First, I would like to offer a stark contrast between two types of statisician: 1) statisticians of the old mold who are wedded to SAS and related tools and 2) research statisticians who employ modern methods such as Bayesian statistics and rather advanced calculus. The former tend to mold all problems into what is available in the canon of SAS routines, while the latter are capable of creating custom models that suit the problem at hand.
Then, there is a new breed of scientist -- the data scientist -- who tends to use black-box machine learning methods and the classical techniques, as programs such as SAS and R have "democratized" the field. I agree with the common gripe of many traditionally-trained statisticians who object that these "data scientist" tend not to understand the statistical background of these computer codes.
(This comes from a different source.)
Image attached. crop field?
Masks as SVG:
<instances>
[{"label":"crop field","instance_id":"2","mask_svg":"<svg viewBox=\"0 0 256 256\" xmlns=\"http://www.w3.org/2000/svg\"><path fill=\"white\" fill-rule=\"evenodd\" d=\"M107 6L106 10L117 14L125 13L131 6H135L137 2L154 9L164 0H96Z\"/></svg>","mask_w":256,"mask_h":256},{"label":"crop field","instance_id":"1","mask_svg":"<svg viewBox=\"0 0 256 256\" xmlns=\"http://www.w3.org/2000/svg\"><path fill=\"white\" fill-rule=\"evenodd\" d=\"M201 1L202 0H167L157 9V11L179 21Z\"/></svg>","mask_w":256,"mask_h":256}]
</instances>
In fact, it is easy to download R onto one's computer and start firing data through, with little regard for the merits of the model or its results. (Not all data scientists are like this, but I'm simply stating a general observation.)
Another problem with statistics is that it can be very confusing, understanding just what things like p-values mean. After a first course in statistics, it leaves many with a bad taste -- either being terribly confusing, or rather boring. In my opinion, this is because of traditional (frequentist) statistics, which have their origins from luminaries such as Fisher and Pearson.
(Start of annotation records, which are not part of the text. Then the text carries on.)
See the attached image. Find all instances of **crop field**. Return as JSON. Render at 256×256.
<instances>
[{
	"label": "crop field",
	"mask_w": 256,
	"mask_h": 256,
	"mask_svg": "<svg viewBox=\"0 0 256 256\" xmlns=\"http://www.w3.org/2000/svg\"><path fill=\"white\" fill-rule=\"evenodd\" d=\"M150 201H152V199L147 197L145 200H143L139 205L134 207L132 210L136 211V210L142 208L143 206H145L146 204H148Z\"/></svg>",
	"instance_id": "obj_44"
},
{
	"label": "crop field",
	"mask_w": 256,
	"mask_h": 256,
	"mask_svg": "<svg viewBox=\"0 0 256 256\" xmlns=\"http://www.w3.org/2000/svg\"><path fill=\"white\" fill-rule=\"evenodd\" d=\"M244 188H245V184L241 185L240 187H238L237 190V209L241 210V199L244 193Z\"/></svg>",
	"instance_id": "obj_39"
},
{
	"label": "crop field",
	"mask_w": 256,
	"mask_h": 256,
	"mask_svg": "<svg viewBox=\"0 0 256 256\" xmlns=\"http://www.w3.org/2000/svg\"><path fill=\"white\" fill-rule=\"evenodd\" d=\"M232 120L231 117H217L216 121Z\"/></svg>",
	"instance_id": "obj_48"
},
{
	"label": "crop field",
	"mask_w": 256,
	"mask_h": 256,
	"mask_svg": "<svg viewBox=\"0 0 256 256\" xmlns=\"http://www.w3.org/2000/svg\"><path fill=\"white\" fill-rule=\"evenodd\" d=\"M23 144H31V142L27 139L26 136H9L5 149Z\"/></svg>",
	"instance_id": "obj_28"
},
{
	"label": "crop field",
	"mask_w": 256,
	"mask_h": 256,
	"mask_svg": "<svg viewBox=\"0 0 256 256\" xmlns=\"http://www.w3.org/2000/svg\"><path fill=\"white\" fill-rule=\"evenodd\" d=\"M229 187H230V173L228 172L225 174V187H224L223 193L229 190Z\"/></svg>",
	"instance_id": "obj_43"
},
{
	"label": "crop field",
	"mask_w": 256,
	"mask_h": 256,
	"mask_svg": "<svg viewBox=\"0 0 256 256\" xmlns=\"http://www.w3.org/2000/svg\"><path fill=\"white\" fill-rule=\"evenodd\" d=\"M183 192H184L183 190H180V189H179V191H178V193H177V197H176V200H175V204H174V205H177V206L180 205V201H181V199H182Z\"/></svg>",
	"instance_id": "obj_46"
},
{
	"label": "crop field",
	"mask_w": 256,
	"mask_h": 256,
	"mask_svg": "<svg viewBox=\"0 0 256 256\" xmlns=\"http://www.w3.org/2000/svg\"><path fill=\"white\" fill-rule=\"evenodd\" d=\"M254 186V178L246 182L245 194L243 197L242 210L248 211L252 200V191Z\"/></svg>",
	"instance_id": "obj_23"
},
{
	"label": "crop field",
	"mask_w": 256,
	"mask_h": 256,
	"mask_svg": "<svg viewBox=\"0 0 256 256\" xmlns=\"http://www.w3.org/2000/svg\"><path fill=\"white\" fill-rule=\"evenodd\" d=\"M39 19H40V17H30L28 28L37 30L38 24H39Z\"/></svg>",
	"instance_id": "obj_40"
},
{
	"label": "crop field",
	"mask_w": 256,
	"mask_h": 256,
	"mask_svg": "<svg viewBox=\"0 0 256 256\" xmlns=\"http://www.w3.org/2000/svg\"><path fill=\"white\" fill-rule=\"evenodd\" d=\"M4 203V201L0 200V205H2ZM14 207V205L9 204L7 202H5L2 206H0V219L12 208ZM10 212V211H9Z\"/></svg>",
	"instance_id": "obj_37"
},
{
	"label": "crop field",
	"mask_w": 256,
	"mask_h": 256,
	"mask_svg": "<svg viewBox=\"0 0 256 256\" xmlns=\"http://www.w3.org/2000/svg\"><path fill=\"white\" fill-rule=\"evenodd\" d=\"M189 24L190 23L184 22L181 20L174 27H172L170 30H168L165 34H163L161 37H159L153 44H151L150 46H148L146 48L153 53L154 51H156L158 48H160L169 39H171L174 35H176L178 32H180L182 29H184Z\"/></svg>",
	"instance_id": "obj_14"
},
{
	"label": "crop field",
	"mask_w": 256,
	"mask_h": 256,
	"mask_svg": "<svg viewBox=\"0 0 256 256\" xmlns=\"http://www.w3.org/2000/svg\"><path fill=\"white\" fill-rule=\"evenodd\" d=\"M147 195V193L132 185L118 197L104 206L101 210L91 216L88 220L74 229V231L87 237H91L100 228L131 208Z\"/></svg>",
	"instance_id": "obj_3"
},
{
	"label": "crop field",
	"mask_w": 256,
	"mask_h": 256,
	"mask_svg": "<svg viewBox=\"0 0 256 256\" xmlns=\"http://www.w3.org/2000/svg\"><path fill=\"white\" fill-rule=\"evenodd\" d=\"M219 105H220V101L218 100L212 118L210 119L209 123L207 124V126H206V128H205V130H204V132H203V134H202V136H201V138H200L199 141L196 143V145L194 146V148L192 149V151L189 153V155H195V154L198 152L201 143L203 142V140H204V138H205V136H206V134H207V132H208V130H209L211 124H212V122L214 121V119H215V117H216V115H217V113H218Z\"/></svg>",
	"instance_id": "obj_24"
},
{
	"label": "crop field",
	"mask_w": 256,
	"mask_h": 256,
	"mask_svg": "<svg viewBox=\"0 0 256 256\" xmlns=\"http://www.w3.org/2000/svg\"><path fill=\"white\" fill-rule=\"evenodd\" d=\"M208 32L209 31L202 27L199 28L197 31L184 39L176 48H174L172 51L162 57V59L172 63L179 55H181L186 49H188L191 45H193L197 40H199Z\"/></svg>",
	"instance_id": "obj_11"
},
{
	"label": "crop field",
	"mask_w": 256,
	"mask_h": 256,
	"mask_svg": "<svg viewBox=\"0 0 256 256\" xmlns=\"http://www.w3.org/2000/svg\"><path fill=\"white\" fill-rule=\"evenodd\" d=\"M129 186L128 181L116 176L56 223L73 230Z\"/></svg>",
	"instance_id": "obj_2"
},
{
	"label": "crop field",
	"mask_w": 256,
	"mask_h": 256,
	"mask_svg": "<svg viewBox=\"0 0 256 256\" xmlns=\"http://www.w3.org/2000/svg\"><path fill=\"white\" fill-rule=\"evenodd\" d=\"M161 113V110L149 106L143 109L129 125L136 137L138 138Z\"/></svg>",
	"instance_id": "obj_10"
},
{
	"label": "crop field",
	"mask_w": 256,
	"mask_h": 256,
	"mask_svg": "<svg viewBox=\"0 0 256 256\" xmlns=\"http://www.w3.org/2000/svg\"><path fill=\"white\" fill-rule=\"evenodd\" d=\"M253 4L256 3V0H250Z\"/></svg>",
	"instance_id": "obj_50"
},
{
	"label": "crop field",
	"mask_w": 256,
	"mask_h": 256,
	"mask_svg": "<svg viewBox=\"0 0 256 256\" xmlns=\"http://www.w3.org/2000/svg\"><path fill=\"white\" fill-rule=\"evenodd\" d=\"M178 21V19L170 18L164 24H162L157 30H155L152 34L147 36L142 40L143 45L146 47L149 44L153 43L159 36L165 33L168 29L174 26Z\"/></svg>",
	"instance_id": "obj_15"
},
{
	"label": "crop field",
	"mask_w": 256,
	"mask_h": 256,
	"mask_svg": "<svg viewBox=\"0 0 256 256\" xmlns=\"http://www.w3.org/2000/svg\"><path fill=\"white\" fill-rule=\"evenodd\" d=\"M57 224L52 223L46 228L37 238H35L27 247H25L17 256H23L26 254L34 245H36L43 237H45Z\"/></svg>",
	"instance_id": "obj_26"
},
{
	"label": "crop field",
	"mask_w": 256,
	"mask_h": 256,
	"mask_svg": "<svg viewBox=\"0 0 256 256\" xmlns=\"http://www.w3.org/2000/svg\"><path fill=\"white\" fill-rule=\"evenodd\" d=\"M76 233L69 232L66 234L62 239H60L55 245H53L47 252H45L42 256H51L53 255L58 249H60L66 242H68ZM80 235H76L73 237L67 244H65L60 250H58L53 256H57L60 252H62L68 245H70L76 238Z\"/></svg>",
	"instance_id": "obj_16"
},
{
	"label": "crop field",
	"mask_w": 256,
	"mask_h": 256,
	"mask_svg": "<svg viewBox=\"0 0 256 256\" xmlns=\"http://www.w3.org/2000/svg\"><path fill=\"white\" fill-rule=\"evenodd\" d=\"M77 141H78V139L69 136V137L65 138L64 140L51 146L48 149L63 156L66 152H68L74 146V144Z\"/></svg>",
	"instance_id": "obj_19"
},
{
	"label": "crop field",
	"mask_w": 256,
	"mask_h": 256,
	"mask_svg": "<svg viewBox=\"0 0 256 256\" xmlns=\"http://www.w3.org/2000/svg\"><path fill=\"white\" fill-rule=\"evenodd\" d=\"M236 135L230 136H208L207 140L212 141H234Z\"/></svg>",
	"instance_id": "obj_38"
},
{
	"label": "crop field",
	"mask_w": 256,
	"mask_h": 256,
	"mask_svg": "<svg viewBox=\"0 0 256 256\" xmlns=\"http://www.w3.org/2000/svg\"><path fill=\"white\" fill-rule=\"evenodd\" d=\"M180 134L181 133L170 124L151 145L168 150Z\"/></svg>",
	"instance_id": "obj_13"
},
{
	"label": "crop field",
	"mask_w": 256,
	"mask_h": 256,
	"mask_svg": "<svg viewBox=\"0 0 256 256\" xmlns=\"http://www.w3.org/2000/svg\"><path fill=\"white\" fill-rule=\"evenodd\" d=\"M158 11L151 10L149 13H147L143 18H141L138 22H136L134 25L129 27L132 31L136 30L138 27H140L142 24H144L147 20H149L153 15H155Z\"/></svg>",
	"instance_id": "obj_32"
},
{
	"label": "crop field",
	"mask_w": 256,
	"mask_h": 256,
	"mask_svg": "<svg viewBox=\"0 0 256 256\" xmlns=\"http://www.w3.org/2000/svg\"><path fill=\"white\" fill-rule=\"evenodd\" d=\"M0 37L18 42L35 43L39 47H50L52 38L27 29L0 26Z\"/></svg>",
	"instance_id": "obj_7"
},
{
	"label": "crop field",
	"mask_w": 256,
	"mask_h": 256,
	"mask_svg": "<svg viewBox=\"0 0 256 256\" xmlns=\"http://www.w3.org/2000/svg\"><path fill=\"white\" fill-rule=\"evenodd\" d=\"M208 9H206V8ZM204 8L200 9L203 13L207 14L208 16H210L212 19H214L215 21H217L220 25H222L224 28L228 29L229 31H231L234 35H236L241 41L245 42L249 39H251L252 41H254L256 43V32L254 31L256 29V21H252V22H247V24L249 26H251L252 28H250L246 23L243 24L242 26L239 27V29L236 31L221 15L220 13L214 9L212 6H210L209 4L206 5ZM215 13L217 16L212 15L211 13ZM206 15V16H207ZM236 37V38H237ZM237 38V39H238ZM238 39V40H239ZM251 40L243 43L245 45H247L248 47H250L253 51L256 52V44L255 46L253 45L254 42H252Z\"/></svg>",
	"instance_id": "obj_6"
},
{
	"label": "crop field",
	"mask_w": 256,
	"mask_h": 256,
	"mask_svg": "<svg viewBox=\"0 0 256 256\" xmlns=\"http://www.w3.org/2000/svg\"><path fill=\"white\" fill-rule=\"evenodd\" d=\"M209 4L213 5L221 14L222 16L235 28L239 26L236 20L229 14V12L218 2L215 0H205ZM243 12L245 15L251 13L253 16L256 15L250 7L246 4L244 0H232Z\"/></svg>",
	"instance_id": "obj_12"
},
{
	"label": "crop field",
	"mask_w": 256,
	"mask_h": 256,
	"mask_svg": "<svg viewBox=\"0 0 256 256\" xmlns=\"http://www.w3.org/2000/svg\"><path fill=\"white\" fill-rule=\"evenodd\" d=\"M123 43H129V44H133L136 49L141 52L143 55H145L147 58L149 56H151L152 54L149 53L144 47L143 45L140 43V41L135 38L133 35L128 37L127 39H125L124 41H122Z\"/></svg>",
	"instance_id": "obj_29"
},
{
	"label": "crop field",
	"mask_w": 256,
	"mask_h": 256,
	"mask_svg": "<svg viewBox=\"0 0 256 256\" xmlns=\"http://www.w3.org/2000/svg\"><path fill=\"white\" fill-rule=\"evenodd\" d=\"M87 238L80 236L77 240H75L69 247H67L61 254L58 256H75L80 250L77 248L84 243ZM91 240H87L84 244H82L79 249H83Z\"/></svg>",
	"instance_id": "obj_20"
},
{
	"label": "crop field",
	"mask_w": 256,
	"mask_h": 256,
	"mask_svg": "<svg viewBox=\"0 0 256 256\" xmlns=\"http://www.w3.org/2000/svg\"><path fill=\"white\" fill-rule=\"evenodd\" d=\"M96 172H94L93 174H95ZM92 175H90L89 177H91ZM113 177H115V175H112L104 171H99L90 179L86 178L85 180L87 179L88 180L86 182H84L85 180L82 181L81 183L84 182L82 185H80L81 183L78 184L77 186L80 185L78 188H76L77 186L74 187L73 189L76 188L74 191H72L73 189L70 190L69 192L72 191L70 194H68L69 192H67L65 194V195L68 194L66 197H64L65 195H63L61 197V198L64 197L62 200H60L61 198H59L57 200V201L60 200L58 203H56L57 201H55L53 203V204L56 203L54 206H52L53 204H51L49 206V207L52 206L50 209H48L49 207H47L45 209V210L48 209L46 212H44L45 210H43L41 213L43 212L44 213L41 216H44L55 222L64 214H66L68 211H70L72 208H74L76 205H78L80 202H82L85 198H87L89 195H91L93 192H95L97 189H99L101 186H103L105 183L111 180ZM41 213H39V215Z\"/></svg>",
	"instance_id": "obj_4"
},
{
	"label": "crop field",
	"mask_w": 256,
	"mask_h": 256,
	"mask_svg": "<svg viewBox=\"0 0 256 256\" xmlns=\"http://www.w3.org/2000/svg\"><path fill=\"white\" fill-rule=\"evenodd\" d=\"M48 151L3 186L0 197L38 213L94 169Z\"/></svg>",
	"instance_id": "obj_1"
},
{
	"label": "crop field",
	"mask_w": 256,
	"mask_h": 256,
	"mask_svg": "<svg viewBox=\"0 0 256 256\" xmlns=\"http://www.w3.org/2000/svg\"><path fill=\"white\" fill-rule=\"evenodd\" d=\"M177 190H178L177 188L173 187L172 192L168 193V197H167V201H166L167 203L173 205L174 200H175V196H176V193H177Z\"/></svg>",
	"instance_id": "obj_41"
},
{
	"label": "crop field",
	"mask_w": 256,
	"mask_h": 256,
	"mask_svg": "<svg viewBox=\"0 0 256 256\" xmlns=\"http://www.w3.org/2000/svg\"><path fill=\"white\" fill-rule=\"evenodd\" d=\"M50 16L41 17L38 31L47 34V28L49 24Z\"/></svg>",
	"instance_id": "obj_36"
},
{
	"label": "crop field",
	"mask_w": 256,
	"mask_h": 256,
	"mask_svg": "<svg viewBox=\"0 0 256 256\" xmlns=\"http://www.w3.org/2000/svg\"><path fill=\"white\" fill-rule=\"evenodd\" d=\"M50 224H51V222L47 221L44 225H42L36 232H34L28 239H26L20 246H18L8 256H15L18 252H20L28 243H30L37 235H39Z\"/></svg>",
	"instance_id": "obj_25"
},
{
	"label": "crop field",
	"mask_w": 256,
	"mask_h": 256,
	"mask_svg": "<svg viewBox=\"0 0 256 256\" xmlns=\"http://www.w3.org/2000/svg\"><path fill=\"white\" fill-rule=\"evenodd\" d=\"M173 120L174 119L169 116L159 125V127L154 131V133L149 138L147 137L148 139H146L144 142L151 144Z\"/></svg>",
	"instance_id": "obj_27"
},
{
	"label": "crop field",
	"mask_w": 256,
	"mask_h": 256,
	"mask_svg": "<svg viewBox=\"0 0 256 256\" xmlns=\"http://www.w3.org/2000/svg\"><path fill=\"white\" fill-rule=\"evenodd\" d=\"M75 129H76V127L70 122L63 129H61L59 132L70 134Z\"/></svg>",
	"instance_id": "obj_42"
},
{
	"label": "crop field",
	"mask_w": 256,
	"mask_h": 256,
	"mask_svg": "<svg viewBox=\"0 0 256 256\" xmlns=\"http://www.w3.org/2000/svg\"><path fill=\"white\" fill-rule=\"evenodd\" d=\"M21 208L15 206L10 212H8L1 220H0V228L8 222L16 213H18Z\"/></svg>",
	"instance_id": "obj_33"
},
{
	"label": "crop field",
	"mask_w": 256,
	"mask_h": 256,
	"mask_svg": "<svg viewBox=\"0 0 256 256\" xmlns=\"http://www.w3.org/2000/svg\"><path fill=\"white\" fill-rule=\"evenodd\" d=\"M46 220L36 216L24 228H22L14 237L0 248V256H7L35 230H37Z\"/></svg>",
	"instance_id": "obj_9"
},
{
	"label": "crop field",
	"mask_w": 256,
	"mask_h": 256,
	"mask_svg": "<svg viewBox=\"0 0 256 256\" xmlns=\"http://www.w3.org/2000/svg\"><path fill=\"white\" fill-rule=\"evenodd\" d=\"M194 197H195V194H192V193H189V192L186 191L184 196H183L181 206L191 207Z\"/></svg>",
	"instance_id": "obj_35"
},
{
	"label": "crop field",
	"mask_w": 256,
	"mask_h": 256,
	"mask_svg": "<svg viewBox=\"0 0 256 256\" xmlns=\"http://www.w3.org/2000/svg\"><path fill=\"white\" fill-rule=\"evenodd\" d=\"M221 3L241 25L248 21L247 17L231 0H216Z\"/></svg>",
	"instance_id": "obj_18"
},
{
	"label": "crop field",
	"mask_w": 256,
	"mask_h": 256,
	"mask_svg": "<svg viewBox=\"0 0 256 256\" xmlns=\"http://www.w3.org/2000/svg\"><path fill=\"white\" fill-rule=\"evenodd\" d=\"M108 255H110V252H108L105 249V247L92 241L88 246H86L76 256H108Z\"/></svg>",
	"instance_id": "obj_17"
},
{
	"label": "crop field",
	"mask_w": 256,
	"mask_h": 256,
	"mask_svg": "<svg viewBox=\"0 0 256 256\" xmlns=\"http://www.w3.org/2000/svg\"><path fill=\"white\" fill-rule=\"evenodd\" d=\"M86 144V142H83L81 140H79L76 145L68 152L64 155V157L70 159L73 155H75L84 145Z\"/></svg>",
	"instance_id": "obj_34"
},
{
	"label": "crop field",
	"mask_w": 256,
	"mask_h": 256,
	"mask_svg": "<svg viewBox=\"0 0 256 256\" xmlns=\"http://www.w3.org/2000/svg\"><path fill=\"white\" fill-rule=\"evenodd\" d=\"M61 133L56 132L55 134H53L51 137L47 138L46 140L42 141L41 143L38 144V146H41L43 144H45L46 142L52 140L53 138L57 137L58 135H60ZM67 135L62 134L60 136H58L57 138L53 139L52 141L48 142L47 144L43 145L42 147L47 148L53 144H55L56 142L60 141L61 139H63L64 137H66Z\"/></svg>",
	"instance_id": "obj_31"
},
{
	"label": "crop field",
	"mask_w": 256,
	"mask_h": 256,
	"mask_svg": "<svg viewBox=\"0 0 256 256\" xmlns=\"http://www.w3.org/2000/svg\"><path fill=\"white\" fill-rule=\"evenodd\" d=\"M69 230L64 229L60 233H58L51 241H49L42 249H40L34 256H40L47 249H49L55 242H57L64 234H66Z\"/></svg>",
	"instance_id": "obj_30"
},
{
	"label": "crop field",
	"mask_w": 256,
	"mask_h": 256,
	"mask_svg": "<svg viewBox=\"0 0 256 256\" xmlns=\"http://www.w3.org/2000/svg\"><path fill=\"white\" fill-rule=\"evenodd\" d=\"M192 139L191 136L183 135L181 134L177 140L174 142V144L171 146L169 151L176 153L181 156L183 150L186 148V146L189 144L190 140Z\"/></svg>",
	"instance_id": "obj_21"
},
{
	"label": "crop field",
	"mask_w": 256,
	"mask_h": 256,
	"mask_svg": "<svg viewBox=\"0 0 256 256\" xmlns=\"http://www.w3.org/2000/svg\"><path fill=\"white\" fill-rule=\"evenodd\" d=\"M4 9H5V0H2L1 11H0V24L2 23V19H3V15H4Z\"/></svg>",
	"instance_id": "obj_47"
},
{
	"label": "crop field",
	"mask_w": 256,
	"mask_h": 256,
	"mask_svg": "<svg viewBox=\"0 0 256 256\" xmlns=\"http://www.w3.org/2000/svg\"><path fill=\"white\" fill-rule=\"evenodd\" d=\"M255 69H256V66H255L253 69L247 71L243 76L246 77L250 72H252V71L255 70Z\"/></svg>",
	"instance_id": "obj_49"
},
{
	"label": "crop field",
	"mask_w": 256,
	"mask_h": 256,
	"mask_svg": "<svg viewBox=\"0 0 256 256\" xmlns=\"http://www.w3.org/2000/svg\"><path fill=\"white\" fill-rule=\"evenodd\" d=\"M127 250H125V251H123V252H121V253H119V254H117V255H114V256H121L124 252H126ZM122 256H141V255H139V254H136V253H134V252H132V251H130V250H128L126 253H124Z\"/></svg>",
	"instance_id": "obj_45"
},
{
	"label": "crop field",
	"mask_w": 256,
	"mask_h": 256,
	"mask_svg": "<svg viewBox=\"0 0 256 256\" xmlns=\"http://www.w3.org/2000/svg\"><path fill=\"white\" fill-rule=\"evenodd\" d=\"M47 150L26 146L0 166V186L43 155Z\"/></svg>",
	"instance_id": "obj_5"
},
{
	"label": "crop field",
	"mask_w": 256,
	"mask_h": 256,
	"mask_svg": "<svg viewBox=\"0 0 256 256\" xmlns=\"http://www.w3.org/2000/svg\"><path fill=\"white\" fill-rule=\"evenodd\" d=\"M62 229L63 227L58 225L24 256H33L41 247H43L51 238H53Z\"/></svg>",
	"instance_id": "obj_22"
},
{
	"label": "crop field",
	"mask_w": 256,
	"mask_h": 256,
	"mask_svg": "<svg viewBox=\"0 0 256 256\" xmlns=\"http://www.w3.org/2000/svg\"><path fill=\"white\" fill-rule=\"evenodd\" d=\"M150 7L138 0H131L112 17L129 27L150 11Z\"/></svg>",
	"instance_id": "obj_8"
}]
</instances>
The "action" today is in Bayesian statistics. This formulation allows for statistical concepts to be expressed is ways that (I believe) most people can understand. But executing Bayesian statistics mandates that one understand the underlying formulation of models; in general, they are not black-box methods. Furthermore, they can be quite computationally-expensive for large data.
Statistics is suffering from perceptions of being a button-pushing, boring profession. As has happened in many other fields (e.g. computational chemistry and CFD), computer programs have democratized the field so that those who have not had years of dedicated study and training can execute statistical models. In my experience, this can be a good thing, or a very bad thing. Another issue is that there is a significant build-up of half a century of code and protocols in both industry (think big business analysis) and government agencies (think FDA).
But modern statistics is actually a hot field. Provided that one understands the background, and is willing to go the extra mile to write custom code, the rewards are endless.
Re:AP? (Score:2, Interesting)
Getting rid of it is just an attempt to waste students' time and extract more money from them by forcing them to take more university courses.
I suspect his complaint is that in high school, AP Statistics is taught by math teachers. In college, classes are taught by professors who specialize in statistics. This goes along with his general complaint that people in other disciplines don't take the time to really understand how statistics work. Of course, the same problem exists in college statistics courses. You can take a one semester survey course or the two semester theory course. He'd prefer that everyone took the two semester course and that it was rigorously graded.
He may be right about AP Statistics though. Taking statistics in high school means that most people will have forgotten it by the time they get to advanced courses that use statistical methods. This leads to students learning statistics from the professors in those advanced courses (who are not focused on statistical rigor). Statistics is a sophomore/junior level class, where most other AP classes substitute for freshman classes.
I would tend to agree with you about the other AP classes though. There's no such thing as a "calculus professor" -- calculus is taught by a mathematics professor who is likely interested in something very different. It doesn't make much difference whether it is taught in a small high school class or a large college lecture.